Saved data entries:
—————
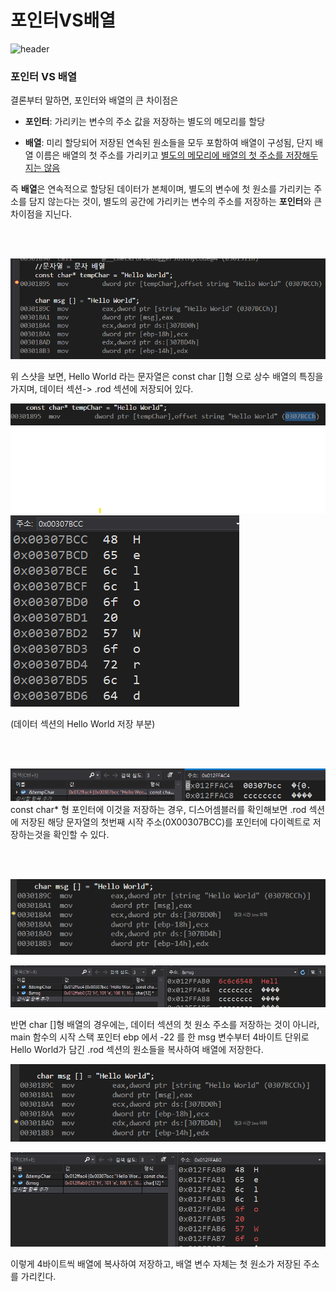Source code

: <h1>포인터VS배열</h1>

 ![header](https://capsule-render.vercel.app/api?color=gradient&type=waving)

###  포인터 VS 배열

결론부터 말하면, 포인터와 배열의 큰 차이점은 


* **포인터**: 가리키는 변수의 주소 값을 저장하는 별도의 메모리를 할당

* **배열**: 미리 할당되어 저장된 연속된 원소들을 모두 포함하여 배열이 구성됨, 단지 배열 이름은 배열의 첫 주소를 가리키고 <U>별도의 메모리에 배열의 첫 주소를 저장해두지는 않음</U>

즉 **배열**은 연속적으로 할당된 데이터가 본체이며, 별도의 변수에 첫 원소를 가리키는 주소를 담지 않는다는 것이, 별도의 공간에 가리키는 변수의 주소를 저장하는 **포인터**와 큰 차이점을 지닌다.

<br>
<br>

![LocalVariableImage](/Images/ArrayVsPointer1.png) 

위 스샷을 보면, Hello World 라는 문자열은 const char []형 으로 상수 배열의 특징을 가지며, 데이터 섹션-> .rod 섹션에 저장되어 있다.    

![LocalVariableImage](/Images/ArrayVsPointer2.png) 
![LocalVariableImage](/Images/ArrayVsPointer3.png) 

(데이터 섹션의 Hello World 저장 부분)

<br>
<br>

![LocalVariableImage](/Images/ArrayVsPointer4.png) 
const char* 형 포인터에 이것을 저장하는 경우, 디스어셈블러를 확인해보면 .rod 섹션에 저장된 해당 문자열의 첫번째 시작 주소(0X00307BCC)를 포인터에 다이렉트로 저장하는것을 확인할 수 있다.

<br>
<br>

![LocalVariableImage](/Images/ArrayVsPointer5.png)

![LocalVariableImage](/Images/ArrayVsPointer6.png) 

반면 char []형 배열의 경우에는, 데이터 섹션의 첫 원소 주소를 저장하는 것이 아니라,  main 함수의 시작 스택 포인터 ebp 에서 -22 를 한 msg 변수부터 4바이트 단위로 Hello World가 담긴 .rod 섹션의 원소들을 복사하여 배열에 저장한다.

![LocalVariableImage](/Images/ArrayVsPointer7.png) 

![LocalVariableImage](/Images/ArrayVsPointer8.png) 

이렇게 4바이트씩 배열에 복사하여 저장하고, 배열 변수 자체는 첫 원소가 저장된 주소를 가리킨다.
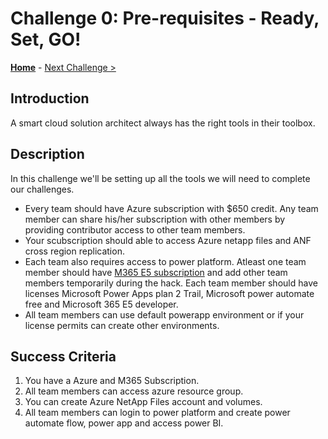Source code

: # Challenge 0: Pre-requisites - Ready, Set, GO! 

**[Home](../README.md)** - [Next Challenge >](./01-SAP-Auto-Deployment.md)

## Introduction

A smart cloud solution architect always has the right tools in their toolbox. 

## Description

In this challenge we'll be setting up all the tools we will need to complete our challenges.

- Every team should have Azure subscription with $650 credit. Any team member can share his/her subscription with other members by providing contributor access to other team members.
- Your scubscription should able to access Azure netapp files and ANF cross region replication. 
- Each team also requires access to power platform. Atleast one team member should have [M365 E5 subscription](https://go.microsoft.com/fwlink/p/?LinkID=698279)  and add other team members temporarily during the hack. Each team member should have licenses Microsoft Power Apps plan 2 Trail, Microsoft power automate free and Microsoft 365 E5 developer.
- All team members can use default powerapp environment or if your license permits can create other environments. 
    
## Success Criteria

1. You have a Azure and M365 Subscription.
2. All team members can access azure resource group.
3. You can create Azure NetApp Files account and volumes.
4. All team members can login to power platform and create power automate flow, power app and access power BI. 
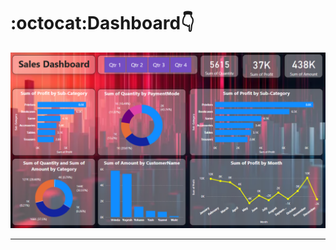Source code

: # :octocat:Dashboard👇
![sales dashboard](https://github.com/RBindubhavani/Sales---Data-analysis---Dashboard/blob/main/sales%20dashboard.png)

<hr />
<br />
—————
ABOUT THIS TASK:
Edit the lines from the one containing "A smart cloud" through the one containing "In this challenge" so that "toolbox" becomes "toolkit", leaving everything else unchanged. Return only those lines.

FINISHED TASK:
A smart cloud solution architect always has the right tools in their toolkit. 

## Description

In this challenge we'll be setting up all the tools we will need to complete our challenges.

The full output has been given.